Cllr Tony Cox, Cabinet Member for Adults and Housing, says:
“It’s often hard to walk past a person on the street without doing something. Giving change only provides immediate relief and can enable and even encourage life on the streets. So we are asking people to consider giving to a local homelessness charity and also alert Streetlink to any people rough sleeping. It is likely that we will already know them but you can never be too sure. Alerting Streetlink allows our outreach team to visit them and attempt to support and connect them with services.”
Cllr James Courtenay, Deputy Leader of the Council, says:
“This campaign is not about telling people what not to do, but it does ask people to consider making a change to how they give. By supporting local homelessness charities people can contribute to supporting someone get off the streets for good. We also hope the campaign discourages aggressive begging, a key action from the High Street summit and a current issue in the local area. Aggressive begging is intimidating and unwanted and has a detrimental impact upon our local community and needs to be deterred.”
The campaign will initially centre on a new website (www.southendchange.co.uk), and highly visible posters, public information vans and leaflets in the High Street and surrounding areas, plus a social media campaign #SouthendChange.

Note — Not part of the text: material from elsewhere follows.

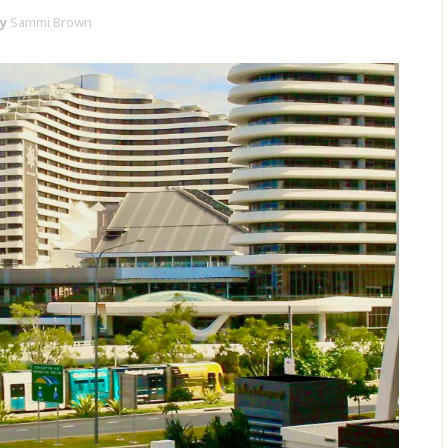
y
Sammi Brown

Chief Inspector Neil Pudney, Southend’s District Commander said,
“The Make a Change Campaign is being set up by partner agencies in response to concerns voiced by the local community. This is about showing compassion to the vulnerable by giving donations to homeless charities so those who really are without accommodation get the right support they need from the variety of support services and charities in Southend. We also want to stop aggressive begging where members of the public have reported feeling intimidated.The Make a Change Campaign is a really innovative approach to tackle this.”
Alison Dewey, Southend BID Manager said,
“I hope ‘Make a Change’ helps to bust a few myths and challenges preconceptions by showing people just how many services and organisations are already dedicated to these complex issues. A simple gesture of kindness, such as offering to give someone some change can be an enabler. I’ve been out with our Street Rangers and been told by people begging that they can ‘earn’ up to £70, which often goes to support a drug or alcohol dependency problem. So, the new Make a Change website has been designed to be informative and helpful, with professional advice about how best to help people on the streets. For example, by donating to one of the recognised charities listed on the website, rather than putting loose change into a paper cup. There are difficult issues at play around lifestyle, addiction and mental health problems, so it is better to give to expert organisation who can help engage with these vulnerable people. You’ll find many answers to your questions and some inspiring details about the work that is being done every day to help people less fortunate and more troubled than ourselves.”
Jackie Bliss, Chief Executive of HARP, one of the local charities involved, said
“It’s fantastic to see the Council, Southend BID and police taking a lead in addressing some of the more common misconceptions around rough sleeping and begging in the town. It’s important the public are armed with the facts, and this extra support in promoting all of the amazing services that are available in the town, including HARP’s, is most welcome. Ultimately, if more people engage with services, more people, be they homeless or not, will overcome their issues to live healthy, positive lives.”
Rob Carvosso, Project Manager for Southend Vineyard Storehouse, said:
“We are really pleased to be supporting this initiative in conjunction with our partners. It is a great way of dispelling some on the myths around homelessness and some of the behaviour in the town, and highlighting some of the great work that is already being done in the town to support our community.”